UA broad fear agenda is not by itself negative, some consider that the agenda offered to us by the media has the prerogative of broadening our horizons and making us more aware of what is happening in other countries (Lama, 2014), which activism has taken advantage of to cross borders and turn local problems into global causes, turning us into global citizens (Peña, Paredes & Solis, 2019). At the same time, it has the disadvantage that it fills us with emotions in the face of causes that we often cannot solve, since they constitute invisible enemies, such as forced disappearances, where the threat is faceless.

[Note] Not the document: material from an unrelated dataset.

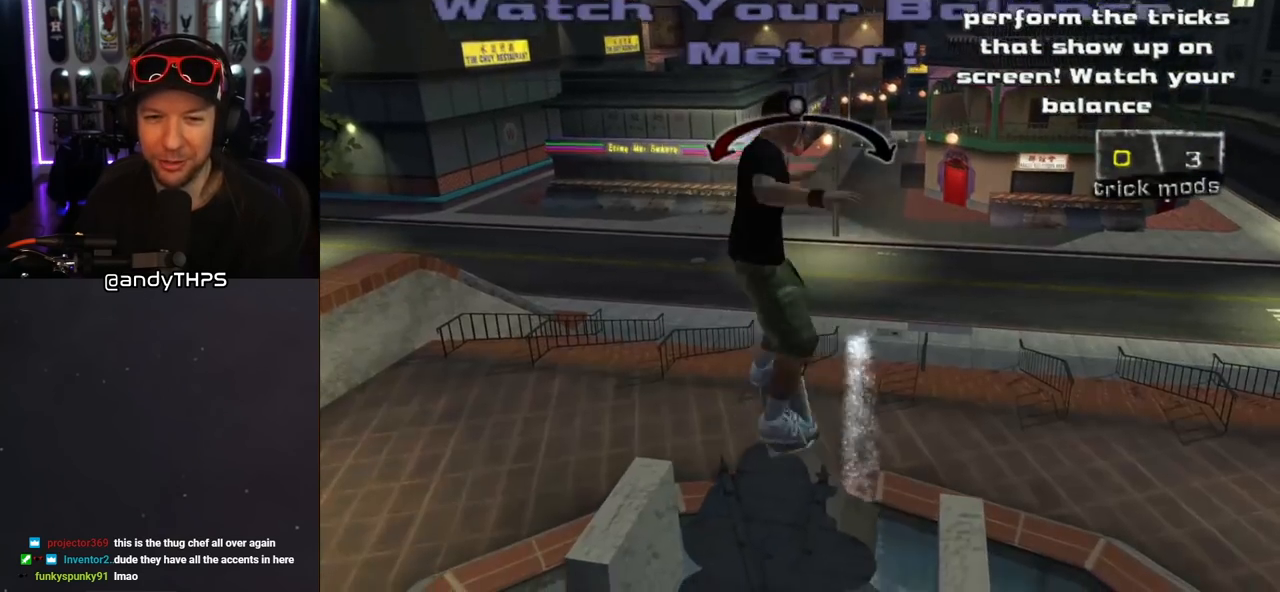
{"buttons": ["CROSS"], "left_stick": "center", "right_stick": "center", "events": [[83, "DPAD_LEFT", "down"], [133, "DPAD_LEFT", "up"], [383, "DPAD_RIGHT", "down"], [467, "DPAD_RIGHT", "up"]]}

Thus, the media have increased the fear agenda, making it more global and abundant. This has caused a magnification of our emotional experience in the face of external events, which is combined with a pronounced and greater perception of how vulnerable we are. Faced with this reality, the story of politicized fear aims to offer a system to make sense of the world and gives us a series of assumptions that allows us to understand and respond to threats (Furedi, 2002). In other words, a fear-based discourse from politics tells us what to do and how to react to the fear we feel, how to reduce it, and at the same time promises to lessen the threats we face. How do fear messages become so powerful and manage to conquer all attempts at careful and rational thought?